The Nuxeo Vision addon provides a gateway to computer vision services. Currently it supports the Google Vision API but other services can be easily integrated as they become available. This gateway provides a wide range of features including shape recognition, auto-classification of images, OCR, face detection and more.
See https://cloud.google.com/vision/ for more information.
Installation and Configuration
Installation
This addon requires no specific installation steps. It can be installed like any other package with nuxeoctl command line or from the Update Center.
Google Account Configuration
Follow the instructions at https://cloud.google.com/vision/docs/getting-started.
Nuxeo Platform Configuration
Once you have a google service account credential file:
- Upload the JSON credential file on your Nuxeo Instance, at the same location as the instance's nuxeo.conf file.
Edit nuxeo.conf and set the credential file path:
org.nuxeo.vision.google.credential=PATH_TO_JSON_CREDENTIAL_FILE
Functional Overview
By default, the Computer Vision Service is called every time the main binary file of a picture or video document is updated. Classification labels are stored in the Tags property and OCRed text in the dc:source
property.
For videos, the platform uses the images of the storyboard.
Customization
Overriding the Default Behavior
The default behavior is defined in two automation chains which can be overridden with an XML contribution.
- Once the addon is installed on your Nuxeo instance, import the
VisionOp
operation definition in your Studio project. See the instructions on the page Referencing an Externally Defined Operation. - Create your automation chains and use the operation inside them. You can use the regular automation chains or Automation Scripting.
Create an XML extension that specifies that your automation chains should be used.
<extension target="org.nuxeo.vision.core.service" point="configuration"> <configuration> <pictureMapperChainName>MY_PICTURE_CHAIN</pictureMapperChainName> <videoMapperChainName>MY_VIDEO_CHAIN</videoMapperChainName> </configuration> </extension>
Deploy your Studio customization.
Disabling the Default Behavior
The default behavior can also be completely disabled with the following contribution:
<extension target="org.nuxeo.ecm.core.event.EventServiceComponent" point="listener">
<listener name="visionPictureConversionChangedListener" class="org.nuxeo.vision.core.listener.PictureConversionChangedListener" enabled="false"></listener>
<listener name="visionVideoChangedListener" class="org.nuxeo.vision.core.listener.VideoStoryboardChangedListener" enabled="false"></listener>
</extension>
Core Implementation
In order to enable you to build your own custom logic, the addon provides an automation operation, called VisionOp
. This operation takes a blob or list of blobs as input and calls the Computer Vision service for each one. The list of all the available features can be found at https://cloud.google.com/vision/reference/rest/v1/images/annotate#Type.

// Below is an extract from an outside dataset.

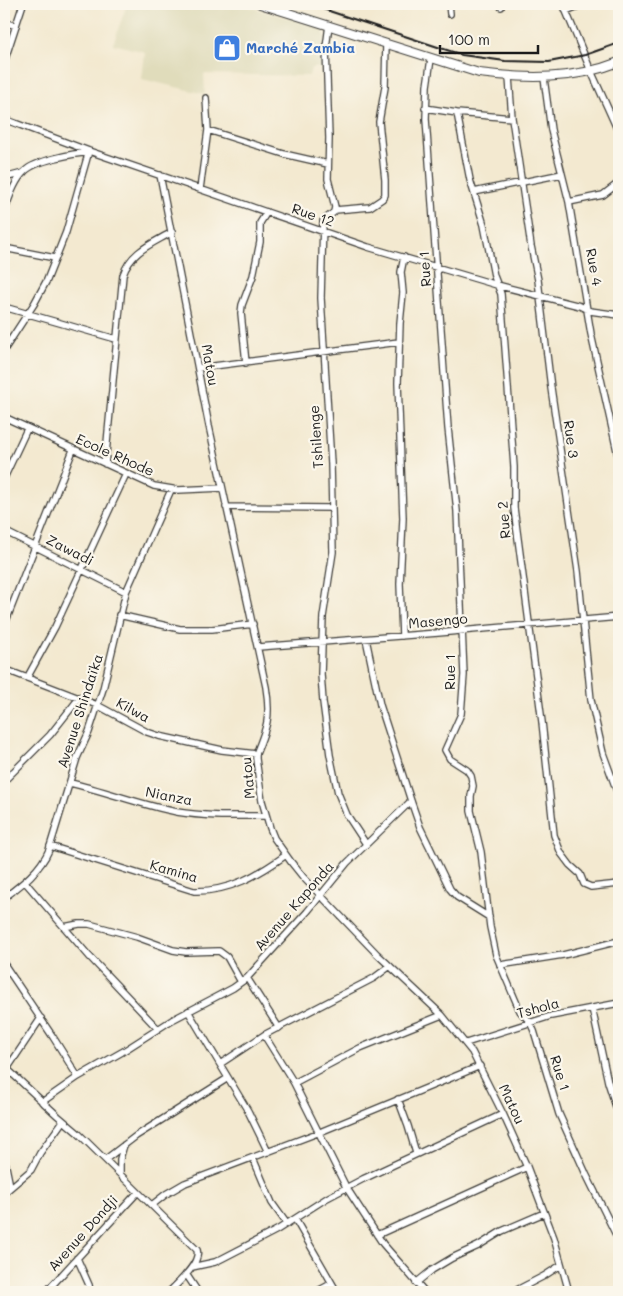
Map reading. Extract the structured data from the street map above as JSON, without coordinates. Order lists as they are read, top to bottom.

The result of the operation is stored in a context variable and is an object of type VisionResponse.
Here’s how the operation is used in the default chain:
function run(input, params) {
var blob = Picture.GetView(input, {
'viewName': 'Medium'
});
blob = VisionOp(blob, {
features: ['LABEL_DETECTION'],
maxResults: 5,
outputVariable: 'annotations'
});
var annotations = ctx.annotations;
if (annotations === undefined || annotations.length === 0) return;
var textAndLabels = annotations[0];
// build tag list
var labels = textAndLabels.getClassificationLabels();
if (labels !== undefined && labels !== null && labels.length > 0) {
var tags = [];
for (var i = 0; i < labels.length; i++) {
tags.push(labels[i].getText().replace(/\s/g, '+'));
}
input = Services.TagDocument(input, {
'tags': tags
});
}
input = Document.Save(input, {});
return input;
}
Google Vision API Limitations
The API has some known and documented best practices and limitations you should be aware of. For example (as of December 2016):
- There is limitation to the size of the image you send to the API: "Image files sent to the Google Cloud Vision API should not exceed 4 MB". There also is a limitation when you send a list of images (max. 8MB). This is an important information to handle before requesting data. And this is why, if you look at the original chain, it actually takes the “Medium” conversion, which is a JPEG we can assume is always smaller than 4MB. You also should read the limitations in terms of maximum number of images/second, etc.
- Not all image formats are handled. TIFF for example is not handled.
Also, as it is a cloud service, these limitations will surely evolve, change, maybe depending on a subscription, etc.